Сделать хоть что-нибудь?! И это вот так, без иглы и трубочки? Чтобы каждый проартикулировал свое страдание, так называемый стыд, то, из-за чего здесь оказался? Разве это не психодрама, вечернее шоу желаний? Наше обучение новым профессиям (потому что отсюда ты не попадешь сразу за пюпитр, на кафедру, мой дорогой учитель, а окажешься в уютном подвале, в пристойном подземелье, где будешь гнуть спину и выпрямлять гвозди), курсы по окучиванию картофеля, ненасильственному уничтожению золотистых колорадских жуков, экологической очистке мира от самого себя — они интересны как сценические рамки, где (пере) воспитанники ведут себя как дети, их шалости и перешептывания гротескны, но все это слишком статично, встаешь, когда тебя выкликнут, как тебе велит розга или регламент Нового Завета.
Что ты не оставишь детей в покое, — спрашивает меня в библиотеке Деспот, когда я пытаюсь расчистить сцену для репетиции того, что никак не начнется. Я делаю вид, что не слышу его.
Что это ты делаешь, — негодую, чуть не плача.
Что я такого делаю?
Только сидишь и сдуваешь с книг пыль прямо мне в лицо.
Это не моя идея, с нашими статьями по приговорам, — пытаюсь я оправдаться. Все это начальник придумал, я только выполняю приказ. Вычисти толчок зубной щеткой. Составь опись книг. Напиши ребенку сочинение на вольную тему. Поставь пьесу из тюремной жизни. Что поделаешь, раз мы не монахи. «…и они не видали наготы отца своего», о, нет.
И что это — исповедь? Кто, спрашиваю, скажет о своем грехе искренне? И какое преступление больше всего подходит для искусства?

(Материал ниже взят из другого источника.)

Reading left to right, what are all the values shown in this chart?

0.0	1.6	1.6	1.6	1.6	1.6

Лучше его самим придумать.
Например, — советовал Деспот, — литературный критик уничтожает писателя. Замечательное общее место. Теплое, светлое, комфортабельное общее место. И уголовники с удовольствием посмотрят.
Кто из нас, цыплятки мои облезлые, не мечтает об идеальном преступлении? Идеальное, потому что невидимое, незаметное. И не столько преступник, сколько само действие. Совершить нечто ужасное, что не нарушит поверхностной гармонии, останется незамеченным — вот это вызов, вот идеал. Несокрушимое алиби остается в старосветских детективах. Неосознанное преступление, вершина циничного агностицизма — вот избавление!